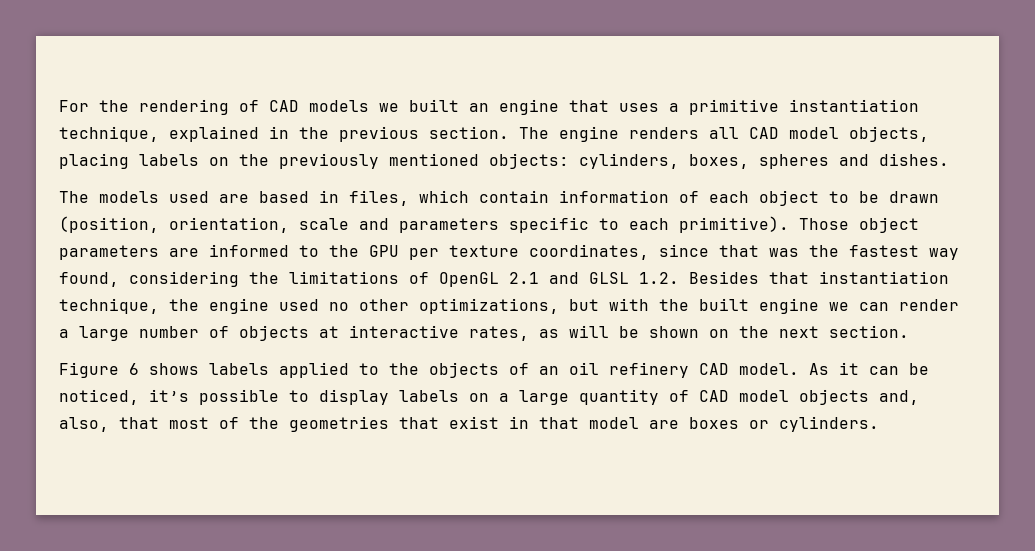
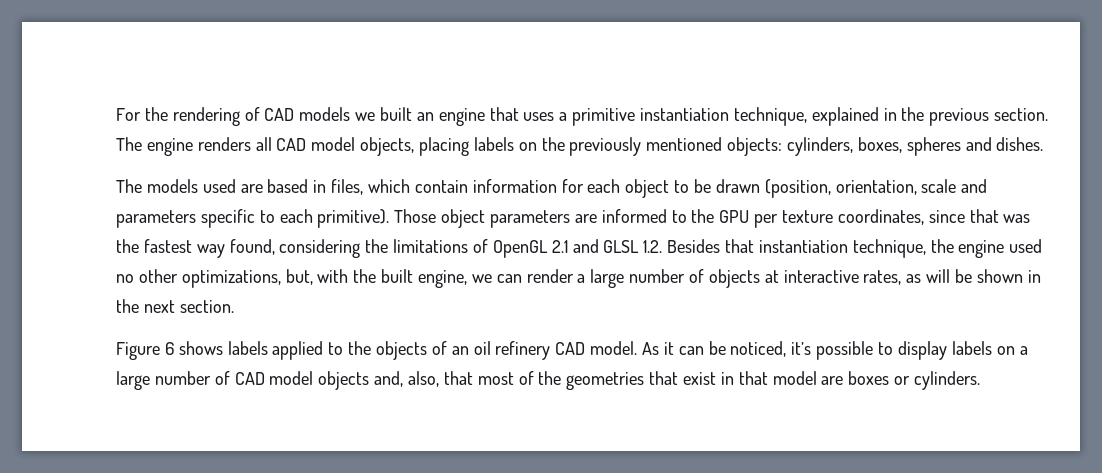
[679,191,699,203] of -> [561,179,584,193] for
[569,299,599,311] but -> [285,269,313,285] but,
[759,298,819,314] engine -> [418,270,468,288] engine,
[709,329,729,338] on -> [1027,270,1041,283] in
[579,389,659,405] quantity -> [154,371,211,385] number

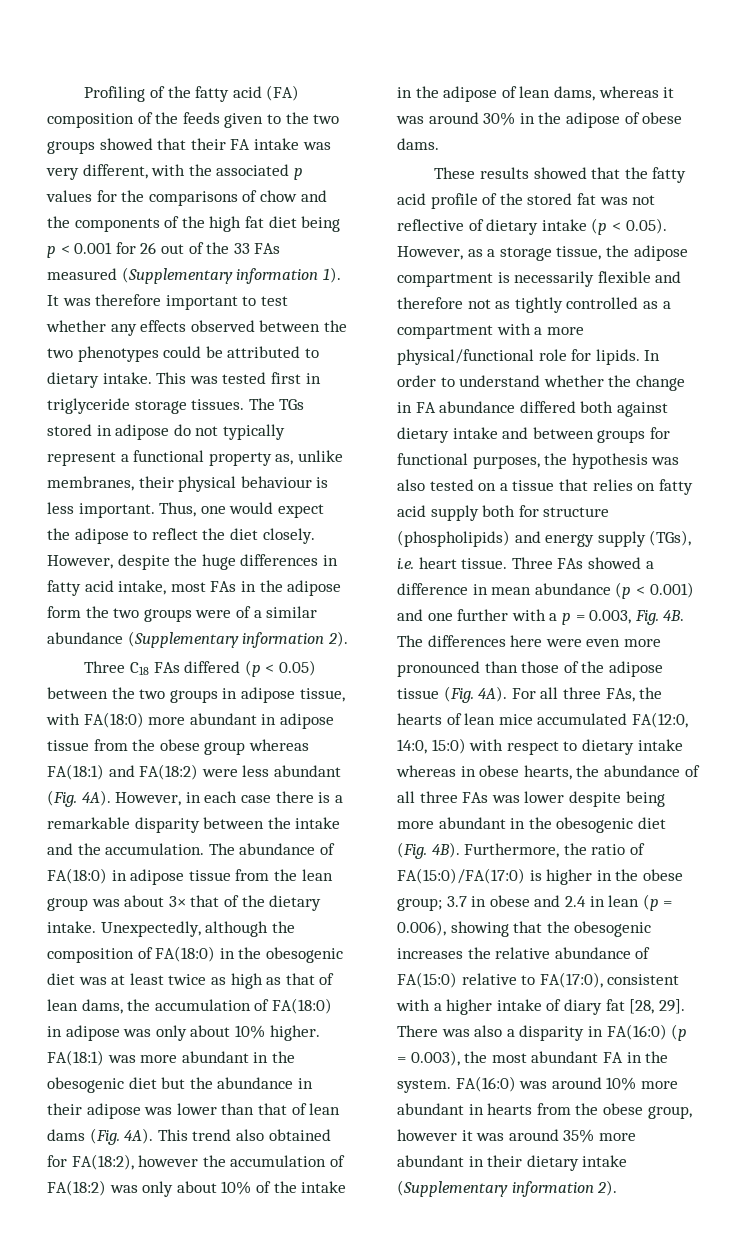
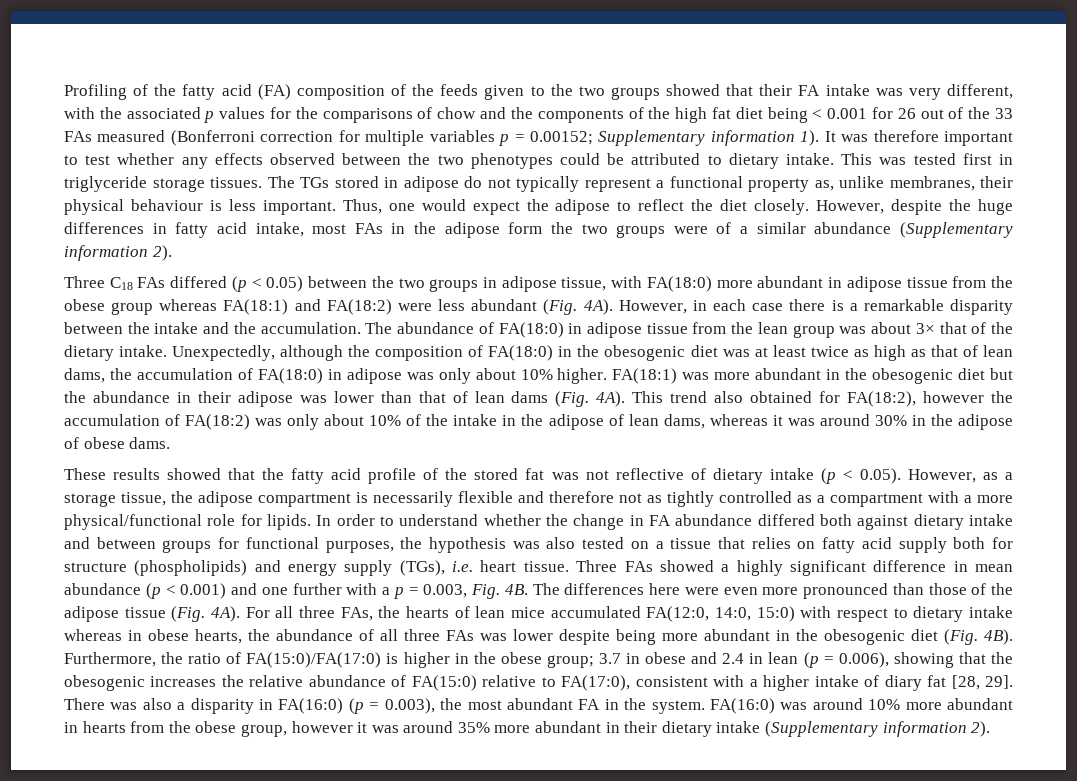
[47,246,56,258] p -> (808, 115) none
[121,267,233,284] (Supplementary -> [170,130,706,146] (Bonferroni correction for multiple variables p = 0.00152; Supplementary
(654, 565) none -> [736,560,866,576] highly significant

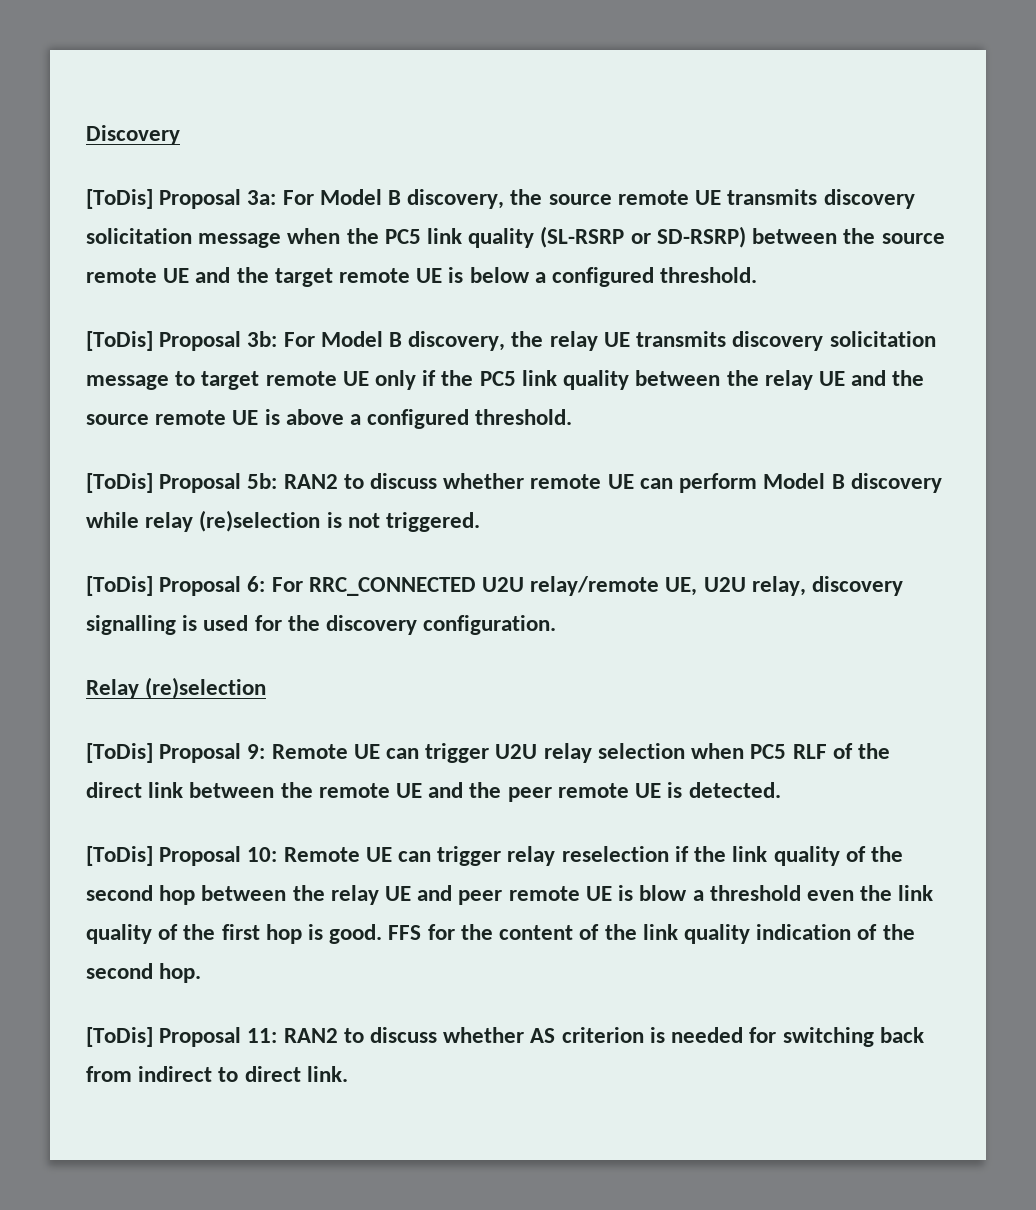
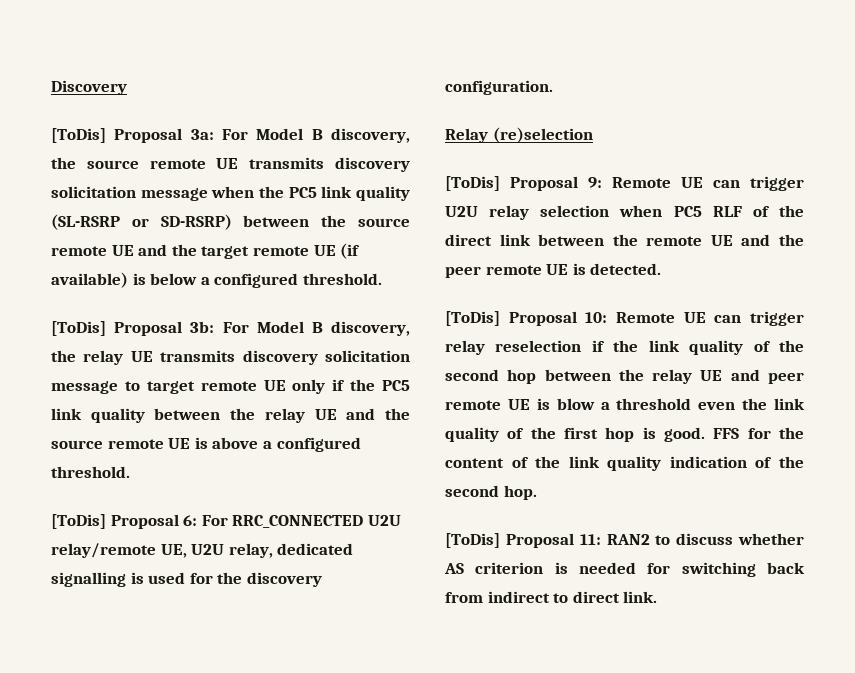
(443, 275) none -> [340,243,361,259] [51,272,128,288] (if available)
[86,473,942,493] [86,510,481,532] // [ToDis] Proposal 5b: RAN2 to discuss whether remote UE can perform Model B discovery while relay (re)selection is not triggered. -> (130, 472) none
[812,576,904,596] discovery -> [277,543,354,555] dedicated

* [Problem description]
Print every record exactly without the images.

* [Solution below]
[679,191,699,203] of -> [561,179,584,193] for
[569,299,599,311] but -> [285,269,313,285] but,
[759,298,819,314] engine -> [418,270,468,288] engine,
[709,329,729,338] on -> [1027,270,1041,283] in
[579,389,659,405] quantity -> [154,371,211,385] number

[47,246,56,258] p -> (808, 115) none
[121,267,233,284] (Supplementary -> [170,130,706,146] (Bonferroni correction for multiple variables p = 0.00152; Supplementary
(654, 565) none -> [736,560,866,576] highly significant

(443, 275) none -> [340,243,361,259] [51,272,128,288] (if available)
[86,473,942,493] [86,510,481,532] // [ToDis] Proposal 5b: RAN2 to discuss whether remote UE can perform Model B discovery while relay (re)selection is not triggered. -> (130, 472) none
[812,576,904,596] discovery -> [277,543,354,555] dedicated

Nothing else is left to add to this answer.